I commented 'One of the problems with the hubcap technique is that it tended to fly, and so to be photographed, at an unnatural angle – yet time after time these “unexplained and inexplicable” shots in the book are of fuzzy, out of focus hubcap-like objects at the same kind of angle as I found so irritating when I tried to fake my pictures.'
I am gradually scanning in my old photos and have just found a couple of these hubcap style photos (this was actually a metal camping plate). They were taken over Aviemore in Scotland in a very high wind that meant if you threw the plate against the wind it would hover extremely impressively.
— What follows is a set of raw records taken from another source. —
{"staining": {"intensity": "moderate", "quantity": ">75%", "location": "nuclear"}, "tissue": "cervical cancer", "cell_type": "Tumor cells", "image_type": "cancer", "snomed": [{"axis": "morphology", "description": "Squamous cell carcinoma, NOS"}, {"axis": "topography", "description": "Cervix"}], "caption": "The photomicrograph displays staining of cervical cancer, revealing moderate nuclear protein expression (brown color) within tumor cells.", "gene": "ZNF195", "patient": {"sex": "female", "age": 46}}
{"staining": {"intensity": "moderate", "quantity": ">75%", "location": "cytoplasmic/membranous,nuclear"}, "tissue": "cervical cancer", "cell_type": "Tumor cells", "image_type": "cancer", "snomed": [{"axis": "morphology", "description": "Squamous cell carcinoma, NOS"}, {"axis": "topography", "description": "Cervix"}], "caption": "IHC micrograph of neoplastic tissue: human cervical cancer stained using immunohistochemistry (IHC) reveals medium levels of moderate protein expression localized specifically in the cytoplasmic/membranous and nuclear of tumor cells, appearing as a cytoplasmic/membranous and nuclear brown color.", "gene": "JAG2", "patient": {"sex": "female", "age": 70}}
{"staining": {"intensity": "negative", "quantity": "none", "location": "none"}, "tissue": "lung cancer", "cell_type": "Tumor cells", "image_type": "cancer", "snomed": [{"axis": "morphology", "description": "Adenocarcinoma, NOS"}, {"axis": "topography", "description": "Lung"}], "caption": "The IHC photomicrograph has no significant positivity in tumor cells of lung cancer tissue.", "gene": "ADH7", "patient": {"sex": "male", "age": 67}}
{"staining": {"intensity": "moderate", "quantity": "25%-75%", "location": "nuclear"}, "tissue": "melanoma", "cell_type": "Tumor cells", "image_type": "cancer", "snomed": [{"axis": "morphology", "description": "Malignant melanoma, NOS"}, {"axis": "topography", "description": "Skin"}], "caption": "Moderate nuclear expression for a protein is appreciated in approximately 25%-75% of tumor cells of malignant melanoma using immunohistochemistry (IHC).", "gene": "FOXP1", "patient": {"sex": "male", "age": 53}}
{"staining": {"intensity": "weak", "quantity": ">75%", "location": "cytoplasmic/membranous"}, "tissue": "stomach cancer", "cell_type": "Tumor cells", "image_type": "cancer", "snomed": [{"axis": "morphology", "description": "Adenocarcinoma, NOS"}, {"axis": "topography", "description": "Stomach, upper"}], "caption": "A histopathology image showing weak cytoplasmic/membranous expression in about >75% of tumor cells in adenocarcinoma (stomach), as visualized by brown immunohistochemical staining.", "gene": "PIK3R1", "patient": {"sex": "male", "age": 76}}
This is clearly a real saucer because it is hovering in the same position in two separate photos, just at a slightly different angle. This was intentionally done, using the mound the person is standing on in the second image as a reference point. Note also that it was clearly there a long time, as the first shot is in early dawn light and the second much later. (Actually they were minutes apart, that's a bit of cheeky post-processing.)
Here is the traditional much-too-blown-up shot from the image above. If this was in a UFO book we would be asked to note the clear pyramid-shaped lighter coloured propulsion unit beneath, the suggestion of a superstructure above the saucer, and the way the drive field is distorting the air around it.
No, it is just a tin plate, throw frisby-style into the wind.